Data records
** START **
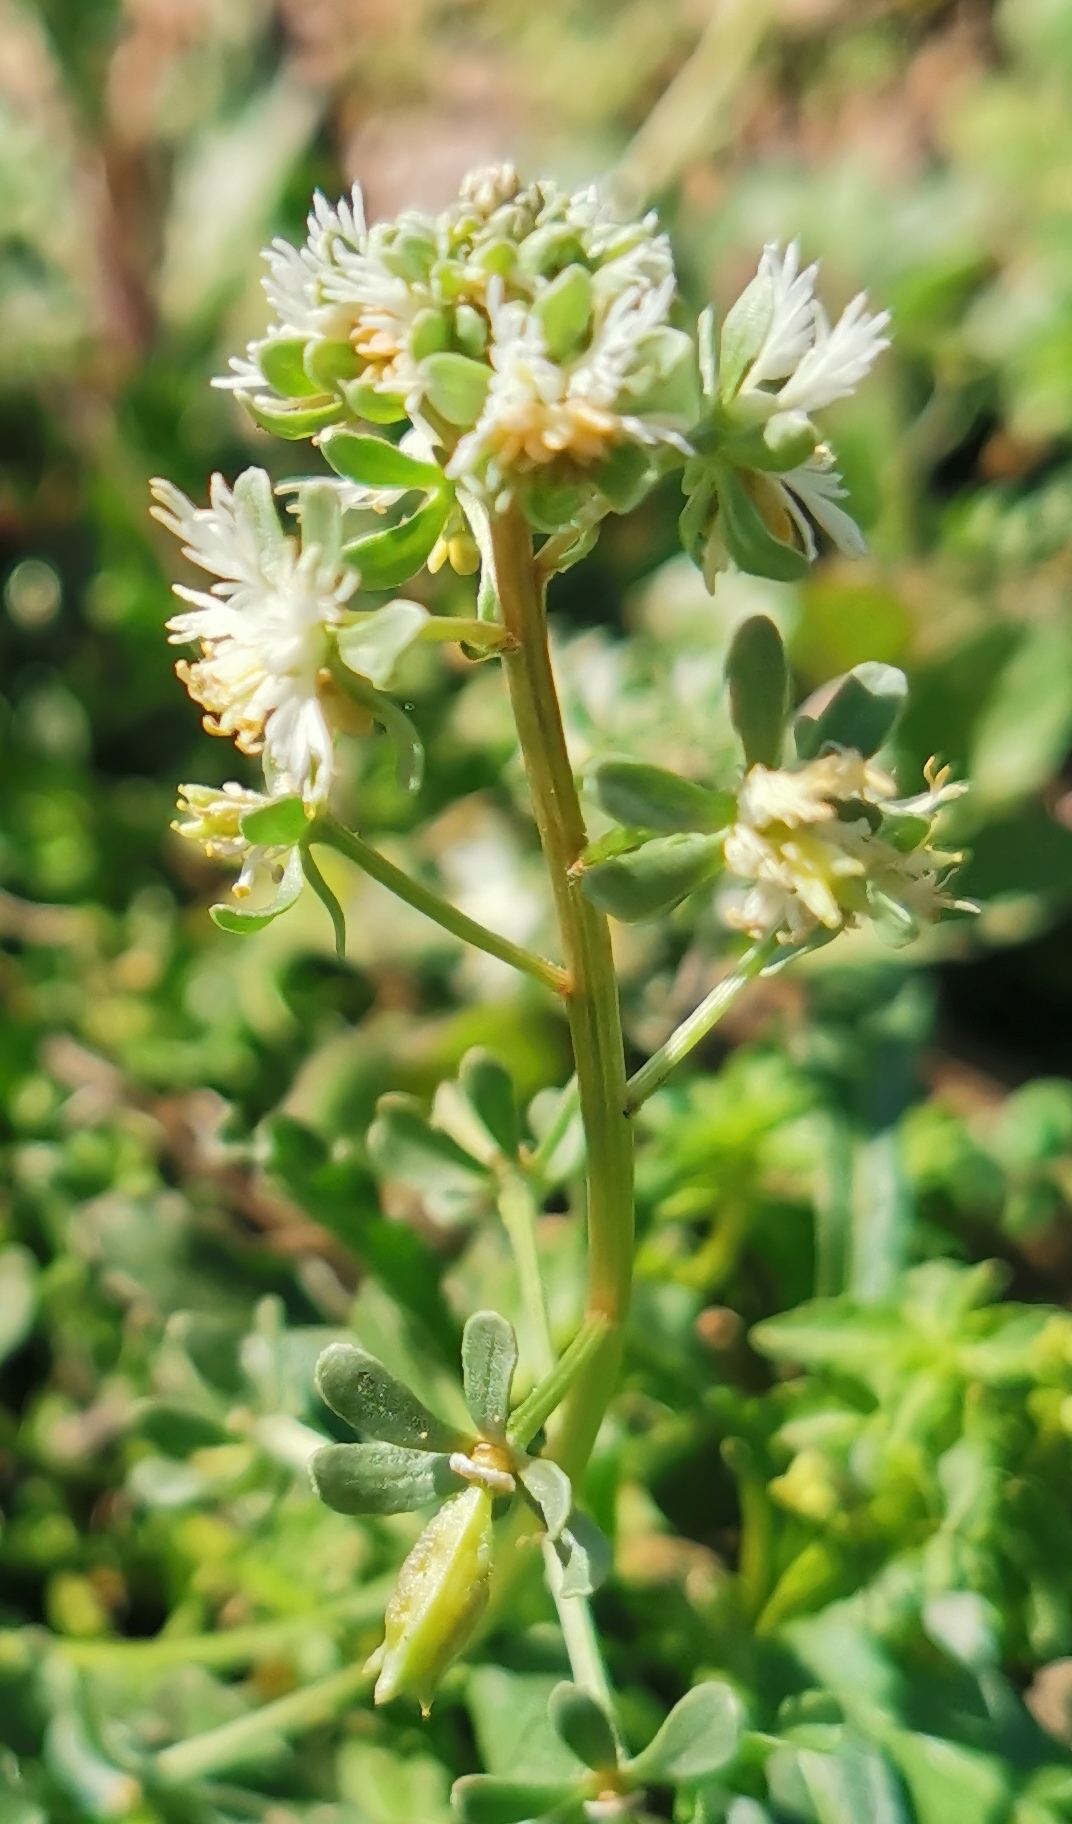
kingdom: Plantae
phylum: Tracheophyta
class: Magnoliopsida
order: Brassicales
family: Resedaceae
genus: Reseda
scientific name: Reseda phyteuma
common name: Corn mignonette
** END **
(Prompt)
Copy the text lines of every record above word for word, leaving out the pictures.

(Exercise solution)
kingdom: Plantae
phylum: Tracheophyta
class: Magnoliopsida
order: Brassicales
family: Resedaceae
genus: Reseda
scientific name: Reseda phyteuma
common name: Corn mignonette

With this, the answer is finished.